As an example, consider a study in which 400 women with hypertension are prescribed a new anti-hypertensive treatment. Systolic blood pressure is measured before the treatment and then again after the course of treatment and changes in blood pressure are recorded. The null hypothesis will be that the mean change in blood pressure is zero: the treatment has no effect. The alternative hypothesis will be that the mean change is not zero: the mean change is either less than zero (the pressure has gone down and the drug is considered to be a benefit) or greater than zero (the drug is considered to be harmful). This is a two-sided hypothesis.
what does t stand for?
test statistic
what is the formula to calculate the test statistic?
t = (x-bar - mu) / se
mu, represents the appropriate value to use which is determined by the test you are conducting
mu is 0 in the null hypothesis
what is the p value? and what p value is normally used to indicate that a result is statistically significant?

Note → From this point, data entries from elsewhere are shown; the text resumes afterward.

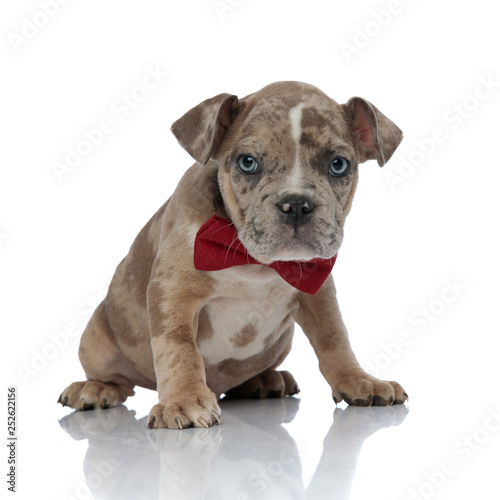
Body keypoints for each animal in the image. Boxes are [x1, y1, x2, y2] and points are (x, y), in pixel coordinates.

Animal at [59, 80, 410, 428]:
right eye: (247, 162)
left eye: (338, 165)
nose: (297, 203)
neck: (253, 260)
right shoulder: (172, 294)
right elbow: (178, 348)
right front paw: (183, 400)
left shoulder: (318, 293)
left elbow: (334, 338)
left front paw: (358, 380)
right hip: (97, 337)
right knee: (119, 381)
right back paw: (94, 389)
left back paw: (266, 381)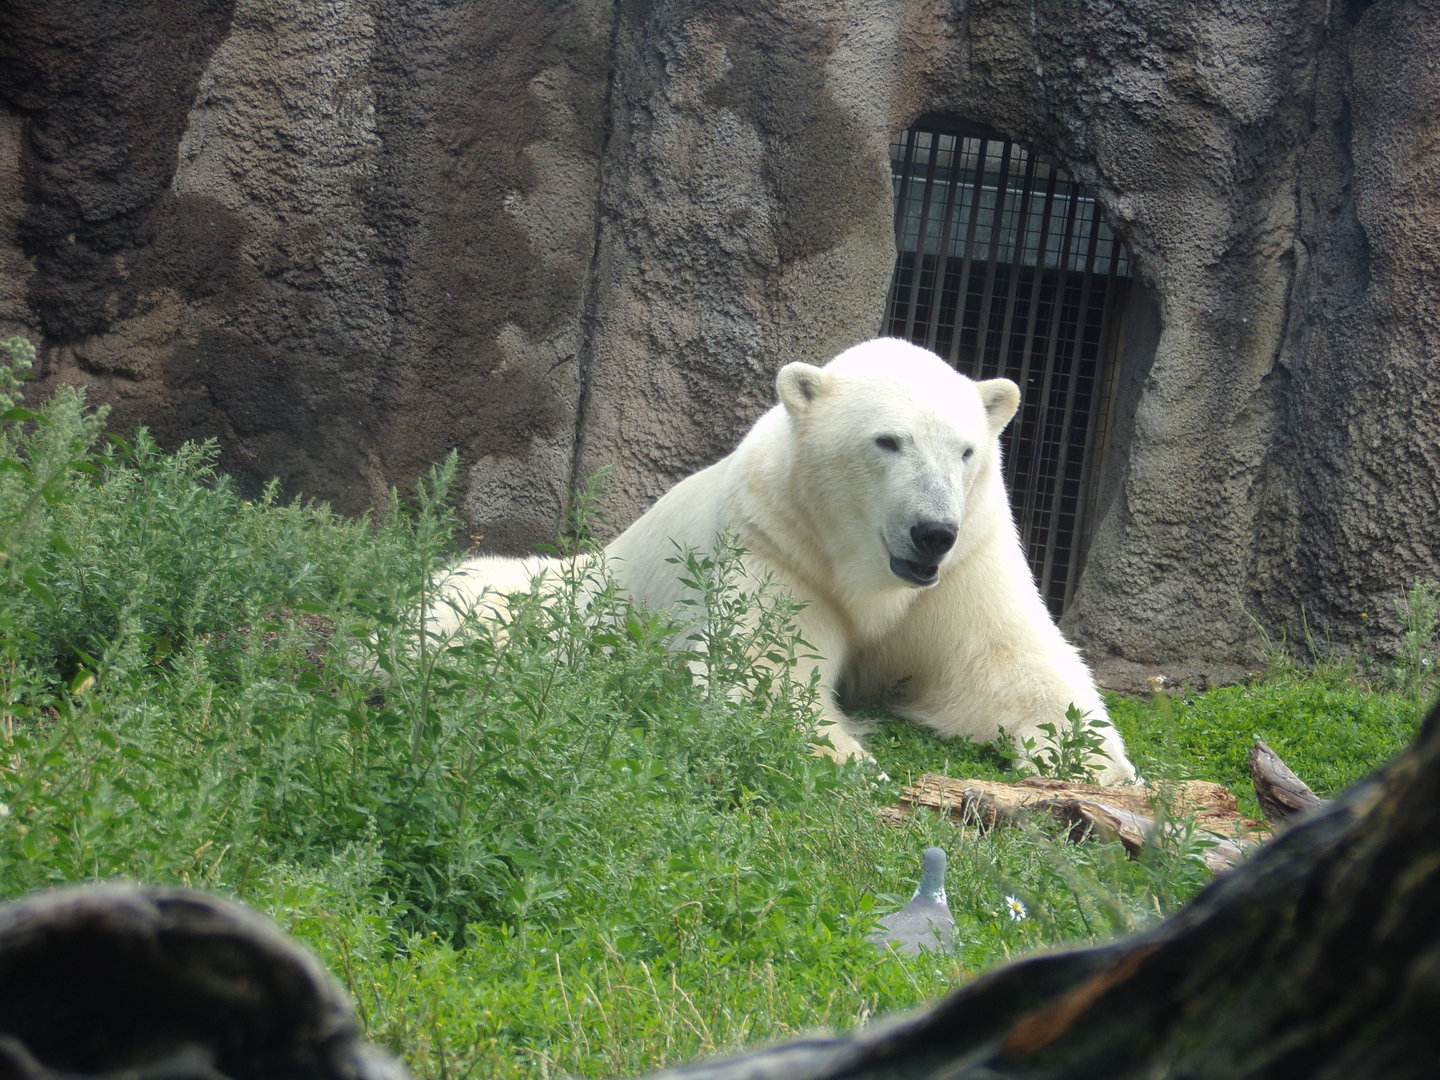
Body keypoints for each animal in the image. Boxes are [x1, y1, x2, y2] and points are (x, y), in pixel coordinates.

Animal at [437, 337, 1136, 783]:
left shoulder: (967, 561)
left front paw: (1103, 764)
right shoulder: (777, 547)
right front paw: (849, 760)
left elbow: (1006, 663)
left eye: (966, 450)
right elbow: (768, 670)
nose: (933, 531)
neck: (866, 572)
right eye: (888, 441)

The p value is the probability, under the null hypothesis, that such a test statistic could take a value at least that extreme. Thus the p value is a measure of the probability of obtaining the results of the test given that the null hypothesis is true. The smaller the p value the less likely the result is to have occurred by chance alone.
When the p value is less than 0.05, then it is conventional to say that the result is statistically significant. This figure of 0.05 has been used for the last century by the medical and scientific communities as the threshold to use. A probability of 0.05 is a 1 in 20 chance of an event happening. Formally it can be stated that if the p value is less than 0.05 then the result is statistically significant at the 5% level.
For the example of hypertension treatment with 400 patients, the value calculated for the test statistic is t=-6.06. As the t distribution is symmetric we ignore the negative sign, that is we use t=6.06. The number of degrees of freedom is 399. The value t=6.06 is larger than t=3.291 (the value of t for p=0.001 and degrees of freedom over 120) and so the corresponding p value is less than 0.001 (written as p<0.001). As this is certainly less than 0.05 the result is statistically significant.
Do we need to consider the clinical significance of a study where the results are not statistically significant?
yes, We do sometimes need to consider the clinical interpretation of non-significant statistical results. It is possible to get a non-significant statistical result when there is a real clinical difference. We are particularly concerned if the mean difference is large but the result is non-significant due to a small sample size.
(or could be people react wildly different to drug depending on, for eg, their genes, which just using the mean could mask!)
What does the p-value tell us about the data?
how likely it is that the null hypothesis is correct
what is the pearson’s coefficient? and what do the values mean?
Pearson correlation coefficient, r, is a measure of linear correlation between two numeric variables. It is a measure of how well the data fit a straight line. The value r lies between 1 and -1.
- If r > 0 we have a positive correlation; implying that if one variable increases then so does the other.
- If r < 0 we have a negative correlation; implying that if one variable increases then the other decreases.
- If r = 0 we have no correlation; implying there is no association between the two variables.
- If r= 1there is a perfect positive correlation.
- If r= -1 there is a perfect negative correlation.
• nb Correlations of less than 0.7 should be treated with suspicion.
when should pearson’s correlation coefficient not be used?
Correlation should not be used when:
- There is a non-linear relationship between variables (see Figure (a) below).
- There are outliers (see Glossary)
- There are distinct sub-groups, for example, if we mix two samples together such as healthy controls and disease cases (see Figure (b)).
- One or both of the variables is not normally distributed.
- One or both of the variables is non-numeric.